Coming up with enough green (N) to balance your exceptional C load will be a challenge, especially in AZ where you're probably not mowing lawns or cutting alfalfa. Maybe hook up with a lawn care company to take some of their collected cuttings off their hands, assuming enough people do maintain lawns there. Or maybe a riding stable that needs to off-load some manure.
If there ever was a question posted to TFL that was arguably relevant but from deep left field, yours has to be it. And thanks for the Sir Albert Howard reference. Geez, I haven't thought about that (and Forty Acres and Independence) for 40 years. Brings back memories of expired/retired dreams.
Good luck!
Tom
I can see a couple of other issues that need to be considered.

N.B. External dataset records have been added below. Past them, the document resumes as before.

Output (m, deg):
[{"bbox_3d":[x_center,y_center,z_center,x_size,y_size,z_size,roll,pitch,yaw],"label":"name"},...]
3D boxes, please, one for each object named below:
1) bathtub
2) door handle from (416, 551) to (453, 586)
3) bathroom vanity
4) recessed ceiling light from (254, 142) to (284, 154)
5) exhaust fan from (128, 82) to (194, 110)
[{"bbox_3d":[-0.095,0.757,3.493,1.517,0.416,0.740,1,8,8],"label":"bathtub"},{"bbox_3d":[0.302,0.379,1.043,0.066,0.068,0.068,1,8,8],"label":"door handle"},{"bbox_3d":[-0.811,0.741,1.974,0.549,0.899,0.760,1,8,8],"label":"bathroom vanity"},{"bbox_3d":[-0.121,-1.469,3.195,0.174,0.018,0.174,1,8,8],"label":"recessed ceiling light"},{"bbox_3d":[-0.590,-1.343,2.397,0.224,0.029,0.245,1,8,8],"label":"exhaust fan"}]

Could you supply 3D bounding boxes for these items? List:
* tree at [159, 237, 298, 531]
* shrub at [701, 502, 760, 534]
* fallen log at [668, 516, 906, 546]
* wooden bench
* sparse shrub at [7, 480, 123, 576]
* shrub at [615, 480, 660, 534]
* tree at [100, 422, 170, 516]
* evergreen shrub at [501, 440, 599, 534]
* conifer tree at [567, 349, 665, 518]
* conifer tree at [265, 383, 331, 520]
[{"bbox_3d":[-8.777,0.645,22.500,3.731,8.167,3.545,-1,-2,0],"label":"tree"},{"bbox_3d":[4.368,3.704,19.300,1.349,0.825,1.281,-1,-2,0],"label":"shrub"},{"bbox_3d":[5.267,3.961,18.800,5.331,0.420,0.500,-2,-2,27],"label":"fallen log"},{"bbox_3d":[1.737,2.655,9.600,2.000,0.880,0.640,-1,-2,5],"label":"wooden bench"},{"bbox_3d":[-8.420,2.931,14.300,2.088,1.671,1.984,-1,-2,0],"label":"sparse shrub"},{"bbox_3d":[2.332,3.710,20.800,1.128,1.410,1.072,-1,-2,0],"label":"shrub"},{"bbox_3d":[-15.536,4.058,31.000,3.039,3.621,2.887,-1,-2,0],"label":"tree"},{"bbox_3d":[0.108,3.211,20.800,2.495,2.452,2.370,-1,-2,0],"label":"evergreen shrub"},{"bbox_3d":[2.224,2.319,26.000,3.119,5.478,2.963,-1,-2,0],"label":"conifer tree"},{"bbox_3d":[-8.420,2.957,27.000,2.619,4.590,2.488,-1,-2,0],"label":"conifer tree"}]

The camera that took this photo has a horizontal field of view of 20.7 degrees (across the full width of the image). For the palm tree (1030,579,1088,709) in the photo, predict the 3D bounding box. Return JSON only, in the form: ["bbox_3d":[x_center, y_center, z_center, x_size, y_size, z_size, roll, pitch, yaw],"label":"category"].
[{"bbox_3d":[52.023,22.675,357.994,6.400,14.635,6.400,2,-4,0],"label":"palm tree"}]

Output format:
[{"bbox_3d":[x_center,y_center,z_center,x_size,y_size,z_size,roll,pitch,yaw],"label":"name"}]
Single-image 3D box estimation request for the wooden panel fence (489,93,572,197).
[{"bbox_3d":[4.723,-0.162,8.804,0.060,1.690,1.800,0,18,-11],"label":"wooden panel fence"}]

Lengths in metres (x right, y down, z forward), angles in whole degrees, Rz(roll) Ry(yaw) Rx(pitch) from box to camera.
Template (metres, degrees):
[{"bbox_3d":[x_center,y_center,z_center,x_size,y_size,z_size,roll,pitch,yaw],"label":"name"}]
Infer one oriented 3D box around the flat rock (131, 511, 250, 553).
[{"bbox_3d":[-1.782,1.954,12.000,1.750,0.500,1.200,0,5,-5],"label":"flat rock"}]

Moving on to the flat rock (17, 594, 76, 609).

First, in addition to carbon and nitrogen, the other two essential "ingredients" for composting are proper management of oxygen and water. Bread dough is a rather wet, heavy ingredient for compost. Unless it's adequately mixed with sufficient bulky dry ingredients it could easily become anaerobic (a smelly mess). A proper balance of the four ingredients is the primary objective of the "manager" of a compost pile.
Second, it is usually strongly recommended that animal products (butter, bones, meat, cheese etc) NOT be incorporated into a compost pile, primarily because they attract pests. All that butter is certain to attract whatever rodents, raccoons, etc that you have in Arizona. Fat also can impair the composting action and might even persist into the final product.
You would need to incorporate a lot of oxygen, a lot of nitrogen and a lot of dry material to fuel a compost pile containing butter-laden bread dough. You'll probably also need a pest-proof container too.